I think it's called formant speech encoding, and it would be interesting if LLMs wind up massively advancing that field. Since I think historically it's had to do more with speech synthesis than audio compression.

quite unfortunate, however, their approach to accessibility. unmute [1], which uses the approach discussed in this post, runs quite well with claimed feature of adapting to any voice provided you have a 10 second recording. this is not made available to public at all, despite an issue raised since july. [2]

given the pace of the industry, it is a shame that we need to look elsewhere for using an otherwise well-designed tooling.

[1] https://news.ycombinator.com/item?id=44109610 [2] https://github.com/kyutai-labs/unmute/issues/99

But I can say the same about tokenization. LLMs first convert groups of characters to tokens, then use that to generate tokens, and then convert the tokens back to characters. That's not real understanding!
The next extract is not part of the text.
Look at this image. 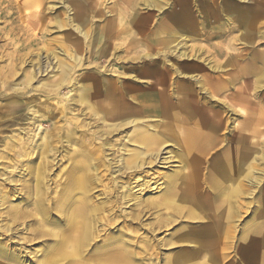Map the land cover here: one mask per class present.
<instances>
[{"label": "bare ground", "instance_id": "bare-ground-1", "mask_svg": "<svg viewBox=\"0 0 264 264\" xmlns=\"http://www.w3.org/2000/svg\"><path fill=\"white\" fill-rule=\"evenodd\" d=\"M46 1L4 0L0 13L9 15L7 11L17 5L20 16L30 15L28 22L39 29ZM141 1L149 0L105 2L110 4V11L114 10L117 28L104 37L92 29L88 33L86 19L88 12L96 14L101 10V0H58L64 8L66 24L72 30L69 29L67 39L74 48L86 45L88 57L95 56L94 48L98 58L111 49L114 55L117 45L110 42V38H116L115 35L125 37L119 45L125 52L135 47L139 39L150 49L149 42L155 44L149 39L146 41L143 32H136L137 36L126 35L130 33V23L139 18ZM196 1L197 14L203 13L206 18L215 20V16L209 14L216 9L213 0ZM263 2L226 3L229 15L233 16L228 15L227 22L233 20V26L212 25L210 21L203 24V29L218 35L237 27L243 36H253L259 32L257 24L262 23ZM186 8L180 5V10L184 11L174 19L177 27L182 28L196 18L192 11L186 12ZM24 30H28L27 27ZM180 55L185 53L180 52ZM35 56L28 61L30 70L25 76L29 93L25 100L35 108L24 115L29 126H21L14 134L12 175L4 178L10 187L0 188V264H141L143 257L132 247L134 242L120 237L121 228L118 236L107 235L111 225L118 221L115 211L118 209L122 217L129 219L125 225L131 228L122 227L129 233L134 227L138 228L137 222L142 224L144 215L149 212L158 222L143 226L152 234L159 223L168 226L172 215L183 206H189L194 215L201 210L208 211L196 233L181 236L190 243L200 240L192 244L191 251L165 254L164 264H196L194 257L199 252L206 255L200 264H222L221 256L228 249L242 264H264V221H257L256 225L249 222L244 229L240 227L242 215L252 211V187L258 183L253 174L258 170L252 165L256 159L252 158V144L241 142L245 154L230 144L222 152L223 147H218L223 142L218 127L223 119L227 123L228 111L221 116L223 112L213 108L223 102L217 96L225 83H216L212 88L207 86L206 81H200L193 73L200 67L192 65L185 68L189 73L175 68L187 81L176 82L168 89L169 80L155 77L171 70L169 64L159 65L156 72H139L135 76L120 72L108 78L105 75L113 67L132 73L139 71L140 66L116 62L115 58L105 65L87 62L82 76L75 74V67L84 65L78 59L73 65L61 66V61L51 51L45 56L38 53ZM54 69L66 74L61 79L40 78L42 73ZM65 87H70L69 93L58 97ZM35 91L45 98L38 100ZM175 91L176 101L171 102ZM49 93H55L59 102H48ZM236 96L234 90L223 99L234 103ZM214 100L216 102L209 105ZM43 121L49 122L48 130L40 128ZM246 135L251 138L252 133L249 131ZM236 139L242 140L240 133ZM167 142L181 148L189 163L181 161L180 169L165 174L164 190L159 198L152 194L144 197L141 187L147 185V193H150L157 181L141 179V182L139 174L144 172L145 166L153 164ZM206 153L205 172L200 174L201 156ZM56 158L62 165L57 183L51 177ZM186 164L190 165L188 172L178 174ZM202 177L205 186L203 182L200 188ZM242 199L248 201L242 202ZM164 218L170 221L165 222ZM240 230L242 233L237 236ZM174 236L169 234L163 240L171 245ZM236 240L241 244L234 249L232 245Z\"/></svg>", "mask_w": 264, "mask_h": 264}, {"label": "rangeland", "instance_id": "rangeland-1", "mask_svg": "<svg viewBox=\"0 0 264 264\" xmlns=\"http://www.w3.org/2000/svg\"><path fill=\"white\" fill-rule=\"evenodd\" d=\"M1 1L0 7L5 6L3 5L4 0ZM109 1L101 0V10L98 13L93 14L88 12L86 18L89 27L88 33L92 29V32L96 31V33H100L101 35L104 34L105 37V33H113L116 30L117 21L113 20L115 18L113 16L114 10H109L108 6L110 4H104ZM180 1L182 0L141 1L140 10H138L140 12L139 18L135 20V23H130V33L126 35L131 37L135 36L136 32H143V35H146V41L149 42L151 40L155 45L149 42L152 45L149 49L139 39L135 41V47L129 48L125 52L119 46L124 42L125 37L115 35L116 38H110L109 36L110 42L117 45V50L114 55L110 53L112 49L106 55L99 54V58L95 48L93 49L95 56L88 57L89 53L85 47L86 45L83 44L80 48H74L70 43L71 41L67 39L70 28L66 24L64 8H61L58 0H47L44 4V18L39 29L34 26L32 27L28 22L31 18L30 15L23 18L20 16V13L17 11V5H13L12 10L7 11V13H10L9 15L2 16L0 13V188L10 187L9 184L5 183L4 178L5 176L12 175L10 172L13 169L11 166L13 160L12 149L15 148V145L11 143L14 142V134L17 133L18 128L21 126L25 127L28 124V120L24 116L25 113L29 114L35 108L34 105L27 103L25 100L29 94L26 92L25 86V76L30 70L28 61L34 59L36 57L35 54L38 53L45 56L47 52L51 51L61 61V66L73 65L76 59H78V62L84 65L81 68H79V65L76 66L75 74L77 73L82 76L85 75L84 68L87 62H98L101 65H105L115 58L116 62L133 63L140 66L139 71H132V73L121 69L117 71V67H113L114 69L105 75L108 78H113L120 72L134 76L139 72H156V67L159 65L169 64L168 68H171V70H167L162 75L160 74L155 77L156 79L162 77L169 80L171 86L168 89H172L176 82L187 81L184 76L174 71L175 68L189 73L185 68L193 65L200 67V69L194 70L193 73L197 75L200 81H206L207 86L212 88L217 85L216 83H225L221 87L220 94L217 96L225 104L218 102L219 106L213 108L214 110L223 112L221 116L228 111L226 113V116H228L226 117L228 118L227 123L223 119V124L218 127V133L221 134L223 139V142L218 146L220 148L223 147L221 152L224 147L230 144L236 147L239 153L245 154V148L240 144L243 141H247L252 144V158L256 157L252 161V165L258 170L253 173L254 177L258 179V183L252 187V211L250 213L248 211L242 215L240 227L244 229L245 225L249 222L252 225H256L257 221H264V6L261 16L262 23L257 24V27L260 28L259 32H256L253 36H243L241 30L237 27L215 35L216 32L203 29V24H210V21L212 25L222 24L225 27L233 26L234 24L233 20L227 22V18H232L233 16L229 15V8L224 4L229 2L251 4L252 0H213L216 9L209 14H213L215 20L206 18V14H197L198 4L196 0H188L187 3H180ZM180 5H186V12L192 11L196 15L194 21L183 24L182 28L174 24V19L177 15L181 11H184L180 10ZM105 6L107 7L105 8ZM129 20L130 18L127 21ZM124 24L125 26L127 25L126 23ZM24 25H26L25 27L28 30H24ZM70 31L72 30L70 29ZM251 38L252 40H250ZM249 41H252V43H249ZM176 44L179 45L175 47ZM180 52H184L185 55L181 56ZM143 54H148L150 57H141ZM74 56L75 58H72ZM54 62L55 59L52 60V63ZM57 63L59 62L57 61ZM63 74L66 73L54 69L47 74L42 73L40 78L53 80L58 77L61 79ZM35 84L33 83V85ZM136 84H139L137 85L139 87H147L146 84ZM69 90L70 87H65L58 97L69 93ZM234 90L237 93L234 103L223 99L225 94L233 93ZM34 93L38 100L45 98L36 91ZM54 94L49 93L50 98L48 102H59L58 97ZM173 94L174 98H172L171 102L176 101L175 96L177 91L173 92ZM38 100L35 101L37 102ZM204 100L207 101V98ZM213 102L216 101H211L209 105ZM40 123V128L43 130L50 128L49 122L43 121ZM247 124L249 125L247 126ZM249 131L252 133L251 138L246 135ZM236 132L237 135L241 134L242 140L236 139ZM114 137H117V135H114ZM207 154L201 156L200 174L205 172L204 165L206 166V163L204 161L208 156ZM181 161L189 163L183 157L181 148L171 144V142L164 144L153 164L145 166L143 168L144 172H140L139 174L140 181L141 179L148 182L157 181L152 186L153 189L150 190V193H147V185L141 187L144 191V197L151 196L152 194L158 195L157 197L159 198L163 194V184L165 182L163 179H165V174H169L172 169H180V165H182ZM56 162L51 172V177L54 178L55 183L60 180L62 171L60 169L62 165L58 158H56ZM65 163L64 161L63 166L66 165ZM178 165L180 166L179 168ZM189 168V164L184 165L182 171L178 172V174L181 175L182 172L186 174ZM162 175H164V178ZM123 179L126 178L123 177ZM204 180V178L200 179V188H202L203 182V187L205 186ZM224 182H226V179ZM241 201L246 202L248 200L242 199ZM179 209L178 212L172 215L171 223L168 226L159 223L157 230L152 234L143 226V224L148 222H158L152 215H149V212L144 215L142 224L137 222L138 228L137 226L134 227L129 233L126 229L122 228L124 226L131 228L125 225V222H128L129 219L122 217V214L117 209L115 212L116 215H119L118 221L114 225H111V230L107 235L118 236V229L121 228L123 233L120 237L134 242L132 247H134V250L140 252V257H143L140 260L141 264H164L163 256L165 254L168 255L172 252L176 254L192 250V244L198 242L200 239L190 243L181 238V236H191L196 233V230L200 228L201 221L208 215L207 210L205 212L204 210L198 211L199 213L194 215L191 213L192 209L189 206H183ZM167 216L170 217V215ZM163 221L169 222L170 219L164 218ZM241 233L242 230L238 231L237 236L241 235ZM169 234L175 235L171 241V245H167L163 240ZM240 244L241 242L236 240L232 247L237 249ZM205 256L203 252L196 253L194 257L195 263H202L206 258ZM221 257V260H223L222 264H242L239 257L234 255L231 249L224 252Z\"/></svg>", "mask_w": 264, "mask_h": 264}]
</instances>
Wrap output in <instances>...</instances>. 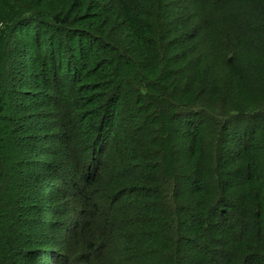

If LLMs are so smart, we should be able to skip the tokenization step.

I think even for text models, "streams" could be useful. Perhaps if the LLM sees too long of a pause after explaining something and asking a question, they could interject a "do you need help?" or something. Pure chat GPTs don't have that ability.

All the streaming services are shit at it. They can't do much beyond shallow similarities or hardcoded recommendations that are probably just based on manually-entered keywords like the genre etc.

Has that already been done?

Or is it yet another of those what-could-have-been utopian things that got crippled before it was born because of corporate overcontrolling/overcautiousness (not being able to train on copyrighted music)

Maybe some open-source project could do it?

(I don't even feel confident in asking AI if a music-recc AI exists because ChatGPT 5 didn't know ChatGPT 5 was out, and Claude still thinks iOS 26 isn't out yet..sigh)

Read some Wittgenstein and Goodman, but especially Derrida who calls this logocentrism.